REQUIRED TASK: Convert the lines from the start of the records through the line containing "v(0, -21.2) *" into a JSON list of strings, one string per line, omitting blank lines and leaving out the pictures.

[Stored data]
========================================================================

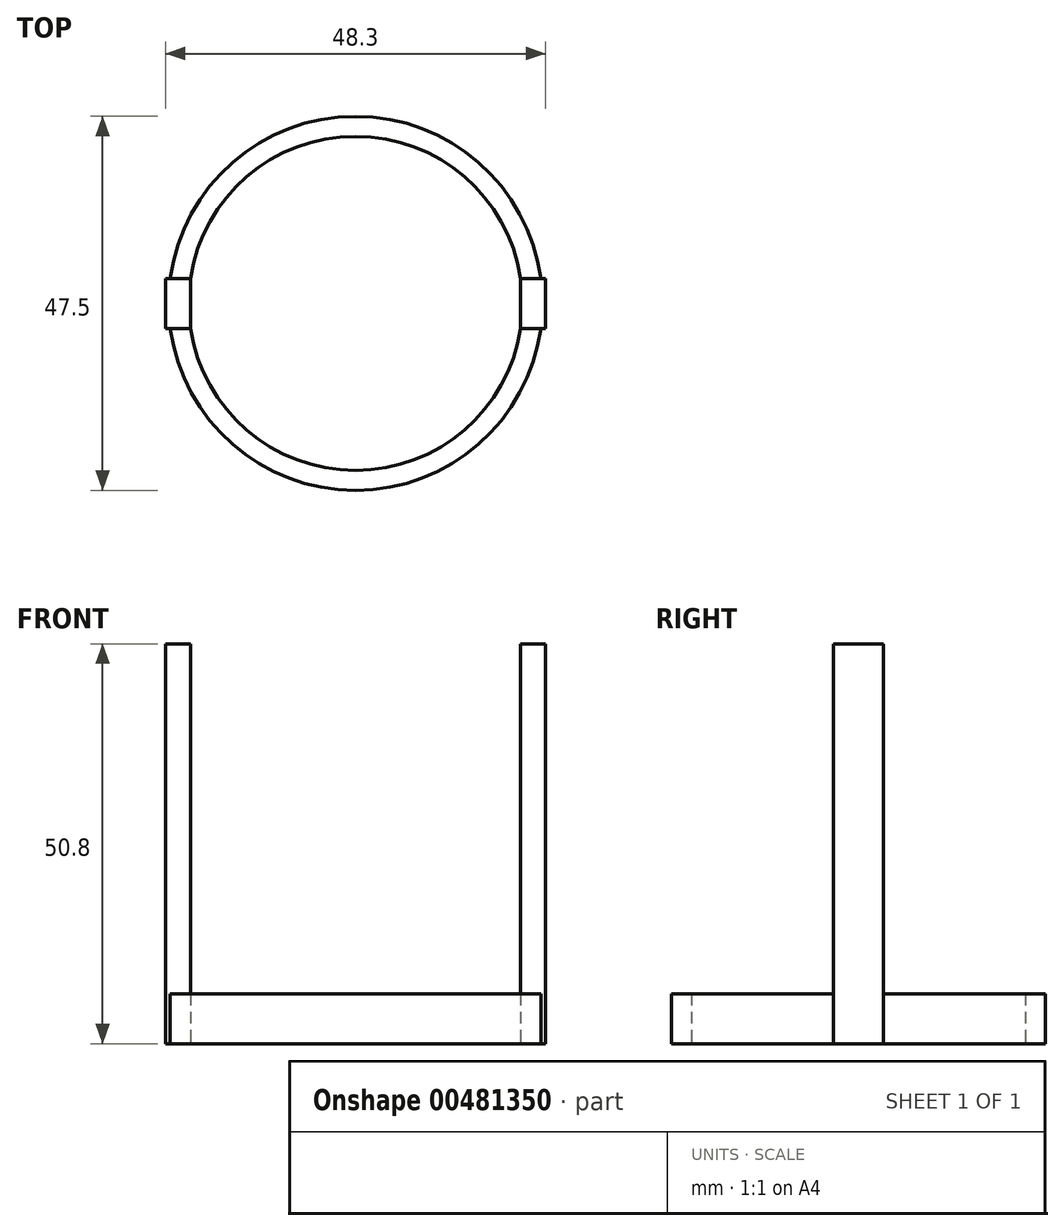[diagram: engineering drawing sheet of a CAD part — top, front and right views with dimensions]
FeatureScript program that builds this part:
annotation { "Feature Type Name" : "Feature", "Feature Type Description" : "" }
export const myFeature = defineFeature(function(context is Context, id is Id, definition is map)
    precondition{}
    {
        {
            var Q0;
            Q0=qCreatedBy(makeId("Top.planeOp"),FACE);
            var sketch = newSketch(context, id + "F0", { "sketchPlane" : qUnion([Q0])});
            skArc(sketch, "E0", {"start": v(-20.97, -3.18) * mm, "mid": v(0, -21.2) * mm, "end": v(20.97, -3.17) * mm});
            skArc(sketch, "E1", {"start": v(-23.54, -3.17) * mm, "mid": v(0, -23.75) * mm, "end": v(23.54, -3.17) * mm});
            skLineSegment(sketch, "E2.bottom", {"start": v(-24.15, 3.18) * mm, "end": v(-20.97, 3.18) * mm});
            skLineSegment(sketch, "E2.top", {"start": v(-24.15, -3.18) * mm, "end": v(-20.97, -3.18) * mm});
            skLineSegment(sketch, "E2.left", {"start": v(-24.15, 3.18) * mm, "end": v(-24.15, -3.18) * mm});
            skLineSegment(sketch, "E2.right", {"start": v(-20.97, 3.17) * mm, "end": v(-20.97, -3.18) * mm});
            skPoint(sketch, "E2.middle", {"position": v(-22.56, 0) * mm});
            skLineSegment(sketch, "E3.bottom", {"start": v(24.15, -3.17) * mm, "end": v(20.97, -3.17) * mm});
            skLineSegment(sketch, "E3.top", {"start": v(24.15, 3.18) * mm, "end": v(20.97, 3.18) * mm});
            skLineSegment(sketch, "E3.left", {"start": v(24.15, -3.17) * mm, "end": v(24.15, 3.18) * mm});
            skLineSegment(sketch, "E3.right", {"start": v(20.97, -3.17) * mm, "end": v(20.97, 3.18) * mm});
            skPoint(sketch, "E3.middle", {"position": v(22.56, 0) * mm});
            skArc(sketch, "E4.trimOffspring", {"start": v(20.97, 3.17) * mm, "mid": v(0, 21.2) * mm, "end": v(-20.97, 3.17) * mm});
            skArc(sketch, "E5.trimOffspring", {"start": v(23.54, 3.18) * mm, "mid": v(0, 23.75) * mm, "end": v(-23.54, 3.17) * mm});
            skSolve(sketch);
        }
        {
            var Q0;
            {var subQ3=sQuery(id+"F0.wireOp",EDGE,"E2.left");Q0=makeQuery(id+"F0.imprint","IMPRINT",FACE,{"disambiguationData":[TD([[makeQuery(id+"F0.imprint","IMPRINT",EDGE,{"derivedFrom":subQ3}),1.0]])]});}
            var Q1;
            {var subQ3=sQuery(id+"F0.wireOp",EDGE,"E3.left");Q1=makeQuery(id+"F0.imprint","IMPRINT",FACE,{"disambiguationData":[TD([[makeQuery(id+"F0.imprint","IMPRINT",EDGE,{"derivedFrom":subQ3}),1.0]])]});}
            extrude(context, id + "F1", {"entities" : qUnion([Q0, Q1]), "depth" : 50.8 * mm});
        }
        {
            var Q0;
            Q0 = qSketchRegion(id + "F0", true);
            extrude(context, id + "F2", {"entities" : qUnion([Q0]), "operationType" : NewBodyOperationType.ADD, "depth" : 6.35 * mm});
        }
    });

========================================================================

TASK RESPONSE:
[
  "[diagram: engineering drawing sheet of a CAD part — top, front and right views with dimensions]",
  "FeatureScript program that builds this part:",
  "annotation { \"Feature Type Name\" : \"Feature\", \"Feature Type Description\" : \"\" }",
  "export const myFeature = defineFeature(function(context is Context, id is Id, definition is map)",
  "    precondition{}",
  "    {",
  "        {",
  "            var Q0;",
  "            Q0=qCreatedBy(makeId(\"Top.planeOp\"),FACE);",
  "            var sketch = newSketch(context, id + \"F0\", { \"sketchPlane\" : qUnion([Q0])});",
  "            skArc(sketch, \"E0\", {\"start\": v(-20.97, -3.18) * mm, \"mid\": v(0, -21.2) * mm, \"end\": v(20.97, -3.17) * mm});"
]